Fish Street Hill, EC3R 8AH. Nearest Tube: Monument.
No, it’s not a church, but this 60-metre-high Doric column topped by a flaming urn and viewing gallery was completed in 1677 by Sir Christopher Wren and the great scientist Robert Hooke. Circle the base: if you can’t face the 345 steps, look on the opposite side for the allegorical relief showing the triumphant rebuilding of the City of London (shown as a drooping female figure, lifted from her despair by Father Time).
With the relief behind you, walk up Monument Street, turning right on London Bridge and crossing two sets of lights to go diagonally left up King William Street. Walk up to the end, turning left at Bank Junction and passing the six huge stone columns of the Mansion House. Then turn left onto Walbrook for a fine view of St Stephen’s church.

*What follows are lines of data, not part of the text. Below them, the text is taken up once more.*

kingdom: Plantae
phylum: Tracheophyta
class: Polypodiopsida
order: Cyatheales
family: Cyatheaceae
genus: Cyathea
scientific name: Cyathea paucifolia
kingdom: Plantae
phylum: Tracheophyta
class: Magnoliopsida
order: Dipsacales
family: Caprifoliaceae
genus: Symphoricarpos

39 Walbrook, EC4N 8BN. Nearest Tube: Bank Junction or Mansion House.
This parish church, with its fine interior geometry and airy dome, was the first to be rebuilt by Wren after the Great Fire. It can trace its roots to AD1090 and before that may have been on the site of a Roman temple, the Mithraeum, now open for visits beneath the Bloomberg Building opposite. Look for the pulpit sounding board and exterior plaque to its vicar, Chad Varah, who founded The Samaritans in 1953.
With your back to the church, walk diagonally right on Bucklersbury, passing the beige Bloomsburg Building to turn left opposite stripey No 1 Poultry. Follow Queen Victoria Street downhill, past Mansion House Tube and St Nicholas Cole Abbey to reach St Peter’s Hill (pedestrianised) on your right, with a magnificent view of St Paul’s.
Walk up the hill towards the south front of cathedral (particularly lovely in afternoon light), looking high up above the side porch for a semi-circular relief of a phoenix: the bird that, as every Harry Potter fan knows, regenerates through fire. Wren used it as a symbol of hope on his masterpiece of the English Baroque, rising out of the ashes as a Christian symbol of resurrection, life overcoming death, and God’s kingdom to come.
Inside St Paul’s, itself the greatest triumph to arise from the destruction of the Great Fire, you will find a monument to the firefighters who saved the cathedral, the first dome of this scale in England, and an extraordinary collection of contemporary art commissioned by the cathedral, exploring themes of death, life and reconstruction.